Rest of this document describes only the initial implementation and the corresponding proof-of-concept patch:

The setup is a number (N >= 2) of hosts or VMs, logically grouped in a cluster and visible to each other through, for instance, NFS. Every node in the cluster runs docker daemon. Each node performs a dual role: it is NFS server to all other nodes, with NFS share sitting directly on the node’s local rootfs. Simultaneously, each node is NFS client, as per the diagram below:


Blue arrows reflect actual NFS mounts.

There are no separate NAS servers: each node, on one hand, shares its docker (layers, images) metadata and, separately, driver-specific data. And vice versa, each node mounts all clustered shares locally, under respective hostnames as shown above.

Note: hyper-convergence

Often times this type of depicted clustered symmetry, combined with the lack of physically separate storage backend is referred to as storage/compute “hyper-convergence”. But that’s another big story outside this scope..

Note: runtime mounting

As far as this initial implementation (link above) all the NFS shares are mounted statically and prior to the daemon’s startup. This can be changed to on-demand mount and more..

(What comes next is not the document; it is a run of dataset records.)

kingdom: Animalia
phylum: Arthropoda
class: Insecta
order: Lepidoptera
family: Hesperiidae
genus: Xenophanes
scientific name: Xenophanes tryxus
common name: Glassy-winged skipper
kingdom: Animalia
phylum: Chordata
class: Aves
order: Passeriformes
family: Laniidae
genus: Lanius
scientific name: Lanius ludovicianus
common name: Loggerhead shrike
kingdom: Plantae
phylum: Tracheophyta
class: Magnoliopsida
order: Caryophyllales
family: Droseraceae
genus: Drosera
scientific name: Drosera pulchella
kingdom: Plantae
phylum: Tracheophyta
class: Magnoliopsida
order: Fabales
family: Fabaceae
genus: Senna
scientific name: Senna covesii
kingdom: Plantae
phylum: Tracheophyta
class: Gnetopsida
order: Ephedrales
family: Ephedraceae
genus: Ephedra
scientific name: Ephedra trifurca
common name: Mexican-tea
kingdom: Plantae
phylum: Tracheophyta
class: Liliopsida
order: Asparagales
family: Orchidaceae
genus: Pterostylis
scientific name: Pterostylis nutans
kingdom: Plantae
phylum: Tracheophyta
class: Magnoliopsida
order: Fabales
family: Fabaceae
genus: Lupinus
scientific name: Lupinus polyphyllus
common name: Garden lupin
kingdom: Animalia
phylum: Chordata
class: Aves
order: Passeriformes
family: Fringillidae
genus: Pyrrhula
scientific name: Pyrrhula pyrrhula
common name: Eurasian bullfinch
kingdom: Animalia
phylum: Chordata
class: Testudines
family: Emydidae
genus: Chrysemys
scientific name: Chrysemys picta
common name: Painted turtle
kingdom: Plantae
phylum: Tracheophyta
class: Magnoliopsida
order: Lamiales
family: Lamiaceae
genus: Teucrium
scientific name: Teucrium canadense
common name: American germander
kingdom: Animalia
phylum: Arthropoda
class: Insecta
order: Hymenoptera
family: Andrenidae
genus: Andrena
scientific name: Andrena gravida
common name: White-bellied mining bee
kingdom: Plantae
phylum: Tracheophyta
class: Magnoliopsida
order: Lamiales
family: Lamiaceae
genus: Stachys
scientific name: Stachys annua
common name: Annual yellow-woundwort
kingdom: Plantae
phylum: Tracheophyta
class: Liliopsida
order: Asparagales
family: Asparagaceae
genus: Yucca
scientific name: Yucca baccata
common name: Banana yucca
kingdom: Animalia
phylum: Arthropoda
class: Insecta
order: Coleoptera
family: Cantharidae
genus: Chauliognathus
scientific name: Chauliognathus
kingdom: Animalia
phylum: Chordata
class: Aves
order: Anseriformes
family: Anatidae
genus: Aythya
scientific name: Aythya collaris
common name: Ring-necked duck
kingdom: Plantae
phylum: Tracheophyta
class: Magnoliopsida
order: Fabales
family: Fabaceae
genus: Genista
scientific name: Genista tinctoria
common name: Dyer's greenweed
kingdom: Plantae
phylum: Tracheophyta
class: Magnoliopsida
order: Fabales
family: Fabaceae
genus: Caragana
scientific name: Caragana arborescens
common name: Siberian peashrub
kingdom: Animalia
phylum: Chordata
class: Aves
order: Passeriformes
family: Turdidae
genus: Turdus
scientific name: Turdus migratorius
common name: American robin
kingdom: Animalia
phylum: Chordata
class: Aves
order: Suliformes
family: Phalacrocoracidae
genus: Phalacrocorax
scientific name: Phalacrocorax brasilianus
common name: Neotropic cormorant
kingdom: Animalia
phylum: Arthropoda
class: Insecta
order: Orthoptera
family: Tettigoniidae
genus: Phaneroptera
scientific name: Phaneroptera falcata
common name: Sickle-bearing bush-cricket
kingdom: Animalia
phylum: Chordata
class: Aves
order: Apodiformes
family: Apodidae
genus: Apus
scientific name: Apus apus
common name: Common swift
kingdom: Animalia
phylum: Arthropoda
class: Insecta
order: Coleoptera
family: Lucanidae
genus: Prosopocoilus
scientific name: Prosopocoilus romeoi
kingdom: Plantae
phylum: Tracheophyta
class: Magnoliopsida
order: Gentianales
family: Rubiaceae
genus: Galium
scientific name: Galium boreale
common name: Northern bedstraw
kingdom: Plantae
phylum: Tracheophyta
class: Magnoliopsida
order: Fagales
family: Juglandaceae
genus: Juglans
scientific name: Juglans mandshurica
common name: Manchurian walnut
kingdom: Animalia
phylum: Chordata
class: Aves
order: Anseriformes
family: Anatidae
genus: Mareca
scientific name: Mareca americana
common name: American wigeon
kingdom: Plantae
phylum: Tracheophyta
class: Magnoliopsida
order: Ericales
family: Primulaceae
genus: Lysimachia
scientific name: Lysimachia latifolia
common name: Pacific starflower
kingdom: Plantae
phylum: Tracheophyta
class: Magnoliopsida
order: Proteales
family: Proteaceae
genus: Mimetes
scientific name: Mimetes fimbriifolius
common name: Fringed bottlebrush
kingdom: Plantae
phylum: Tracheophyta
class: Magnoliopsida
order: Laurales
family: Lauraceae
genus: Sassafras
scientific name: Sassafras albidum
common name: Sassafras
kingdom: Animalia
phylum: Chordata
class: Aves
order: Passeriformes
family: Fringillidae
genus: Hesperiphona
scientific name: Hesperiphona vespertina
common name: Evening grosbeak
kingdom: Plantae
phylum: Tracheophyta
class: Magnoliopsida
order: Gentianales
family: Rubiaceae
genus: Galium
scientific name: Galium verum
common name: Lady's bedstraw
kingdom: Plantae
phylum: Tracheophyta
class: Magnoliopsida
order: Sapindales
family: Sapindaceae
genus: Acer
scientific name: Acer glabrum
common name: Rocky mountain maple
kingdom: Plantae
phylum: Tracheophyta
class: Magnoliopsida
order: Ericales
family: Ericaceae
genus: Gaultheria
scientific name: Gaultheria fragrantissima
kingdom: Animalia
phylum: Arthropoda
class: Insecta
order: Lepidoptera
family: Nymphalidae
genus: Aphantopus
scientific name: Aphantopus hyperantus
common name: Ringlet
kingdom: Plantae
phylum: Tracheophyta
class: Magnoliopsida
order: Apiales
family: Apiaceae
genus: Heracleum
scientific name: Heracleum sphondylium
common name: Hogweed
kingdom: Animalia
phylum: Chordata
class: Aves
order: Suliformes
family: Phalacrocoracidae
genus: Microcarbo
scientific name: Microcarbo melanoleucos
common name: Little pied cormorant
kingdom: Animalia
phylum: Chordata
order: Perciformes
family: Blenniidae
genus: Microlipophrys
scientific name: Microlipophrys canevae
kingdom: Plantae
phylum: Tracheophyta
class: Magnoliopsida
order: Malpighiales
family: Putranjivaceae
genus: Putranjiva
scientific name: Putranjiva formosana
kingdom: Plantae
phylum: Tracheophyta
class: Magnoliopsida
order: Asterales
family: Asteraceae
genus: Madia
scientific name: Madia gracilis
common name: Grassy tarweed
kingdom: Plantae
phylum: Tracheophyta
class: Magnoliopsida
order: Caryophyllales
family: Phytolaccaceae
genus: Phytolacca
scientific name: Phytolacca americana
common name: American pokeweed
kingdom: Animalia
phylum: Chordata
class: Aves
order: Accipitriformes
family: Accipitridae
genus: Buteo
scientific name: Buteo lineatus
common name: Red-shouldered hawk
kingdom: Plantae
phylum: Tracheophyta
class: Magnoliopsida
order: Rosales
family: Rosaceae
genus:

Back to the diagram. There are two logical layers: Graph (image and container metadata) and Driver (image and container data). This patch patches them both – the latter currently is done for aufs only.

4. Benefits

  • An orchestrator can run container on an image-less node, without waiting for the image to get pulled
  • Scale-out: by adding a new node to the cluster, we incrementally add CPU, memory and storage capacity for more docker images and containers that, in turn, can use the aggregated resource
  • Deduplication: any image or layer that exists in two or more instances can be, effectively, deduplicated. This may require pause/commit and restart of associated containers; this will require reference-counting (next)


It’s been noted in the forums and elsewhere that mixing images and containers in the Graph layer is probably not a good idea. From the clustered perspective it is easy to see that it is definitely not a good idea – makes sense to fork /var/lib/docker/graph/images and /var/lib/docker/graph/containers, or similar.

6. What’s Next

The patch works as it is, with the capability to “see” and run remote images. There are multiple next steps, some self-evident others may be less.

The most obvious one is to un-HACK aufs and introduce a new multi-rooted (suggested name: namespace) driver that would be in-turn configurable to use the underlying OS aufs or overlayfs mount/unmount.

This is easy but this, as well as the other points below, requires positive feedback and consensus.

Other immediate steps include:

  • graph.TagStore to tag all layers including remote
  • rootNFS setting via .conf for Graph
  • fix migrate.go accordingly

Once done, next steps could be:

  • on demand mounting and remounting via distributed daemon (likely etcd)
  • node add/delete runtime support – same
  • local cache invalidation upon new-image-pulled, image-deleted, etc. events (“cache” here implies Graph.idIndex, etc.)
  • image/layer reference counting, to correctly handle remote usage vs. ‘docker rmi’ for instance
  • and more

And later:

  • shadow copying of read-only layers, to trade local space for performance
  • and vice versa, removal of duplicated layers (the “dedup”)
  • container inter-node migration
  • container HA failover
  • object storage as the alternative backend for docker images and layers (which are in fact immutable versioned objects, believe it or not).

Some of these are definitely beyond just the docker daemon and would require API and orchestrator (cluster-level) awareness. But that’s, again, outside the scope of this proposal.

7. Instead of Conclusion

In the end the one thing that makes it – all of the above – doable and feasible is the immutable nature of image layers and their unique and global naming via crypto-content-hashes.